Pick out every line of the material below that contains the string "kern", and copy each one.

[Data items]
═══

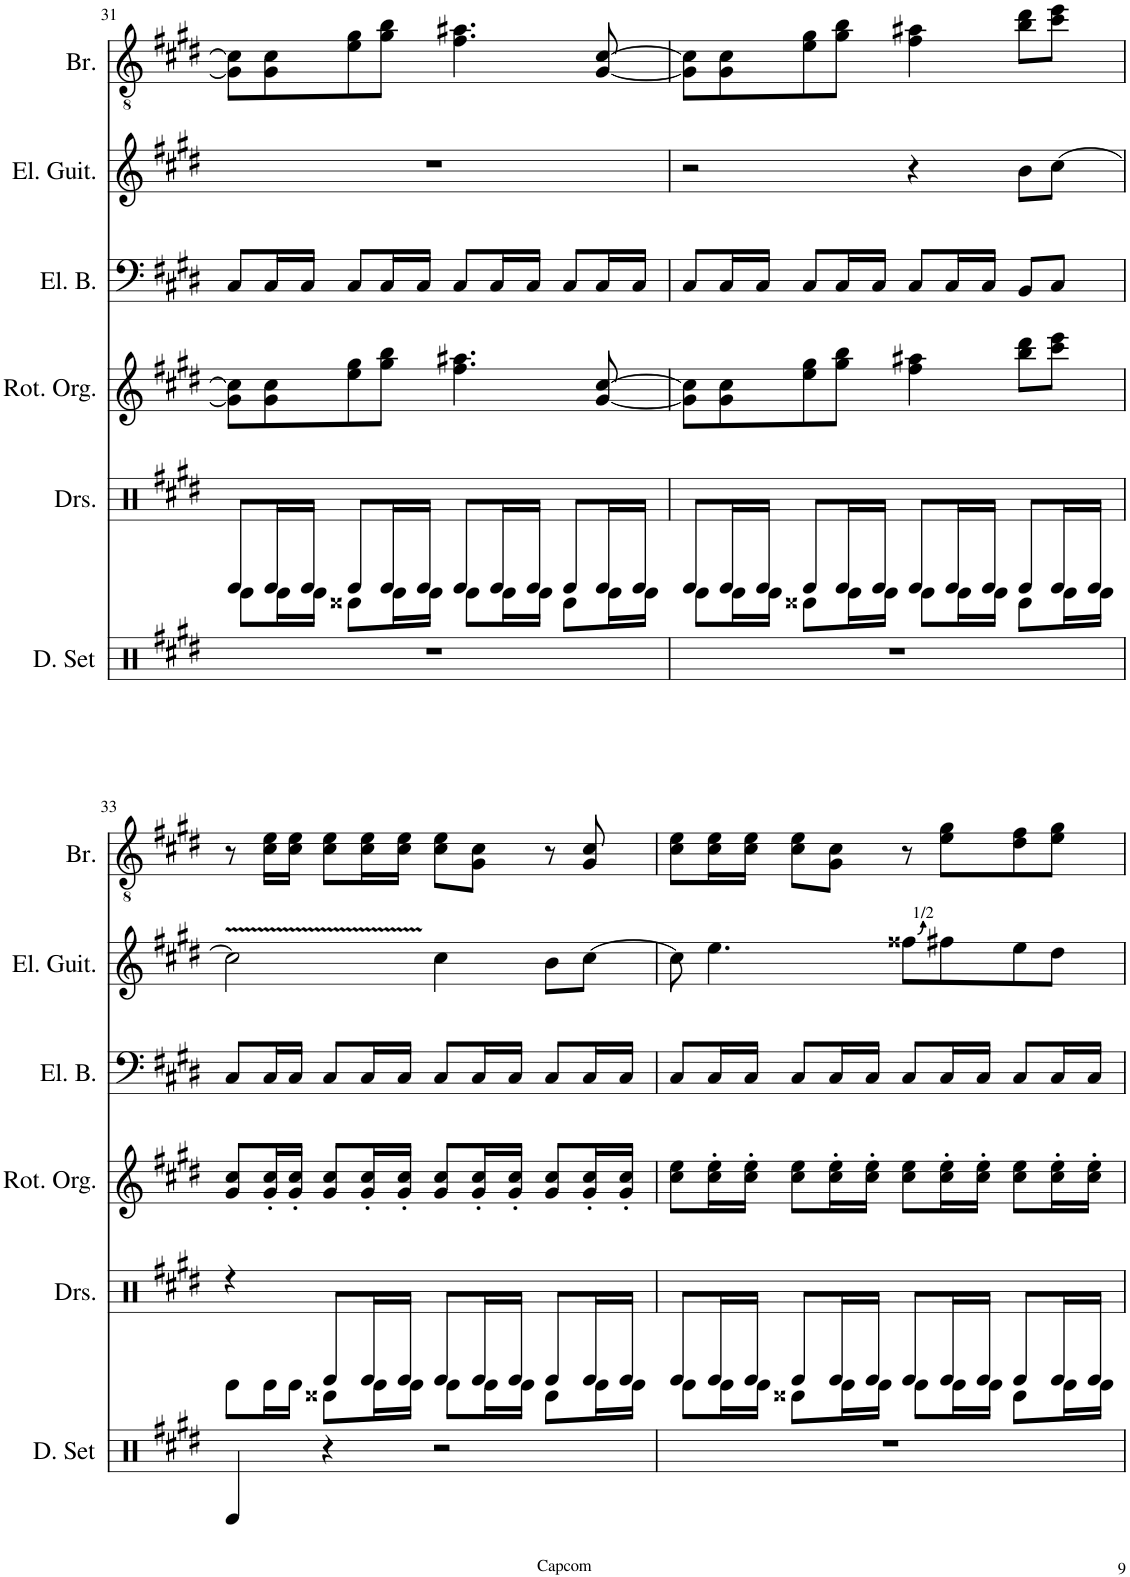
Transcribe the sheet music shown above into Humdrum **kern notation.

**kern	**kern	**kern	**kern	**kern	**kern
*part6	*part5	*part4	*part3	*part2	*part1
*staff6	*staff5	*staff4	*staff3	*staff2	*staff1
*I"ドラムセット	*I"ドラムセット	*I"ロータリーオルガン	*I"エレキベース	*I"エレキギター	*I"金管楽器
!!LO:PB:g=z
*clefX	*clefX	*clefG2	*clefF4	*clefG2	*clefGv2
*	*	*	*Trd7c12	*	*
*k[f#c#g#d#]	*k[f#c#g#d#]	*k[f#c#g#d#]	*k[f#c#g#d#]	*k[f#c#g#d#]	*k[f#c#g#d#]
*M4/4	*M4/4	*M4/4	*M4/4	*M4/4	*M4/4
=31	=31	=31	=31	=31	=31
*	*^	*	*	*	*
1r	8FF/L	8EE\L	8g#\] 8cc#\]L	8C#/L	1r	8G#\] 8c#\]L
.	16FF/L	16EE\L	8g#\ 8cc#\	16C#/L	.	8G#\ 8c#\
.	16FF/JJ	16EE\JJ	.	16C#/JJ	.	.
.	8FF/L	8CC##X\L	8ee\ 8gg#\	8C#/L	.	8e\ 8g#\
.	16FF/L	16EE\L	8gg#\ 8bb\J	16C#/L	.	8g#\ 8b\J
.	16FF/JJ	16EE\JJ	.	16C#/JJ	.	.
.	8FF/L	8EE\L	4.ff#\ 4.aa#X\	8C#/L	.	4.f#\ 4.a#X\
.	16FF/L	16EE\L	.	16C#/L	.	.
.	16FF/JJ	16EE\JJ	.	16C#/JJ	.	.
.	8FF/L	8CC\L	.	8C#/L	.	.
.	16FF/L	16EE\L	[8g#/ [8cc#/	16C#/L	.	[8G#/ [8c#/
.	16FF/JJ	16EE\JJ	.	16C#/JJ	.	.
=32	=32	=32	=32	=32	=32	=32
1r	8FF/L	8EE\L	8g#\] 8cc#\]L	8C#/L	2r	8G#\] 8c#\]L
.	16FF/L	16EE\L	8g#\ 8cc#\	16C#/L	.	8G#\ 8c#\
.	16FF/JJ	16EE\JJ	.	16C#/JJ	.	.
.	8FF/L	8CC##X\L	8ee\ 8gg#\	8C#/L	.	8e\ 8g#\
.	16FF/L	16EE\L	8gg#\ 8bb\J	16C#/L	.	8g#\ 8b\J
.	16FF/JJ	16EE\JJ	.	16C#/JJ	.	.
.	8FF/L	8EE\L	4ff#\ 4aa#X\	8C#/L	4r	4f#\ 4a#X\
.	16FF/L	16EE\L	.	16C#/L	.	.
.	16FF/JJ	16EE\JJ	.	16C#/JJ	.	.
.	8FF/L	8CC\L	8bb\ 8ddd#\L	8BB/L	8b\L	8b\ 8dd#\L
.	16FF/L	16EE\L	8ccc#\ 8eee\J	8C#/J	[8cc#\J	8cc#\ 8ee\J
.	16FF/JJ	16EE\JJ	.	.	.	.
!!LO:LB:g=z
=33	=33	=33	=33	=33	=33	=33
4Cn/	4r	8EE\L	8g#/ 8cc#/L	8C#/L	2cc#\]	8r
.	.	16EE\L	16g#/' 16cc#/'L	16C#/L	.	16c#\ 16e\LL
.	.	16EE\JJ	16g#/' 16cc#/'JJ	16C#/JJ	.	16c#\ 16e\JJ
4r	8FF/L	8CC##X\L	8g#/ 8cc#/L	8C#/L	.	8c#\ 8e\L
.	16FF/L	16EE\L	16g#/' 16cc#/'L	16C#/L	.	16c#\ 16e\L
.	16FF/JJ	16EE\JJ	16g#/' 16cc#/'JJ	16C#/JJ	.	16c#\ 16e\JJ
2r	8FF/L	8EE\L	8g#/ 8cc#/L	8C#/L	4cc#\	8c#\ 8e\L
.	16FF/L	16EE\L	16g#/' 16cc#/'L	16C#/L	.	8G#\ 8c#\J
.	16FF/JJ	16EE\JJ	16g#/' 16cc#/'JJ	16C#/JJ	.	.
.	8FF/L	8CC\L	8g#/ 8cc#/L	8C#/L	8b\L	8r
.	16FF/L	16EE\L	16g#/' 16cc#/'L	16C#/L	[8cc#\J	8G#/ 8c#/
.	16FF/JJ	16EE\JJ	16g#/' 16cc#/'JJ	16C#/JJ	.	.
=34	=34	=34	=34	=34	=34	=34
1r	8FF/L	8EE\L	8cc#\ 8ee\L	8C#/L	8cc#\]	8c#\ 8e\L
.	16FF/L	16EE\L	16cc#\' 16ee\'L	16C#/L	4.ee\	16c#\ 16e\L
.	16FF/JJ	16EE\JJ	16cc#\' 16ee\'JJ	16C#/JJ	.	16c#\ 16e\JJ
.	8FF/L	8CC##X\L	8cc#\ 8ee\L	8C#/L	.	8c#\ 8e\L
.	16FF/L	16EE\L	16cc#\' 16ee\'L	16C#/L	.	8G#\ 8c#\J
.	16FF/JJ	16EE\JJ	16cc#\' 16ee\'JJ	16C#/JJ	.	.
.	8FF/L	8EE\L	8cc#\ 8ee\L	8C#/L	8ff##X\L	8r
.	16FF/L	16EE\L	16cc#\' 16ee\'L	16C#/L	8ff#X\	8e\ 8g#\L
.	16FF/JJ	16EE\JJ	16cc#\' 16ee\'JJ	16C#/JJ	.	.
.	8FF/L	8CC\L	8cc#\ 8ee\L	8C#/L	8ee\	8d#\ 8f#\
.	16FF/L	16EE\L	16cc#\' 16ee\'L	16C#/L	8dd#\J	8e\ 8g#\J
.	16FF/JJ	16EE\JJ	16cc#\' 16ee\'JJ	16C#/JJ	.	.
*	*v	*v	*	*	*	*
=	=	=	=	=	=
*-	*-	*-	*-	*-	*-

═══

Output:
Transcribe the sheet music shown above into Humdrum **kern notation.
**kern	**kern	**kern	**kern	**kern	**kern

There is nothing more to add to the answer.